Mustang bakışlarını ufuklara çevirdi ve Bai Klanının bulunduğu yerden aşağıya doğru inen yıldız ışığına odaklandı. Ancak astral baskı azaldıktan sonra tuttuğunun farkına bile varmadığı nefesini bıraktı. Bu Astral Güç kaynağından yayılan basınç, en azından 3. Göksel katmanın bir takımyıldızına aitti ve Bai Klanı’nda Sonbahar Karı dışında, diğer takımyıldızlarla doğuştan bir bağlantı kurabilecek başka kimse yoktu. Cennetin 3. Katı. Vücudunu esneten Mustang, geceyi geçirmek için emekli olmaya karar verdi.
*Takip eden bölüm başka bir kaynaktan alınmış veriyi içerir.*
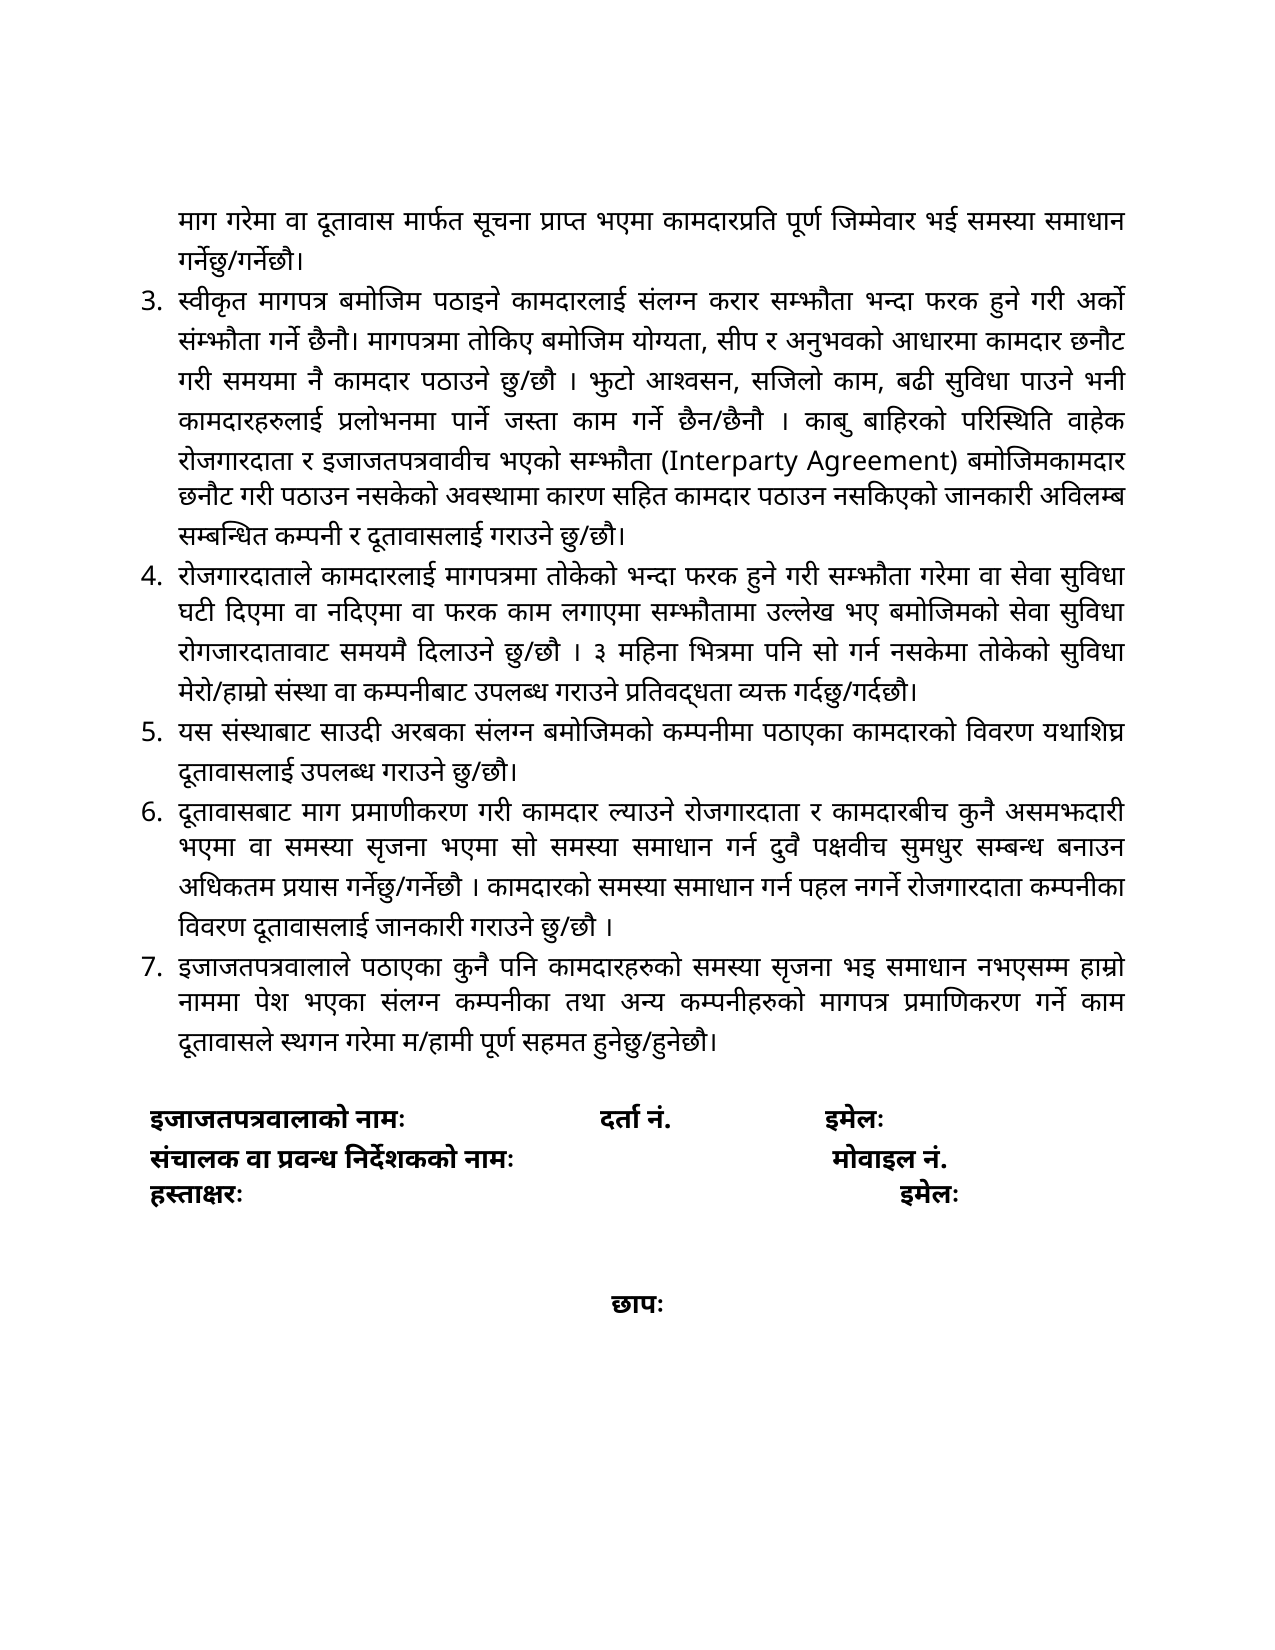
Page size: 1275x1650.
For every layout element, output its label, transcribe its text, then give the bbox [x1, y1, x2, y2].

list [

Gökyüzü Ahenk Şehrinin Sonbahar Karının Cennetin 3. Katmanından bir Astral Ruhu yoğunlaştırmayı başardığını duyduktan sonra, Chu Ülkesi İmparatoru derhal araştırma için insanları göndermişti ve gönderilen izci grubu arasında Mustang de vardı. Gözcüler arasındaki yoğun rekabete rağmen Mustang, Sonbahar Karını elinden alacak insanların olacağından endişe duymuyordu. Sonuçta o prestijli İmparator Yıldız Akademisi’nin temsilcisiydi.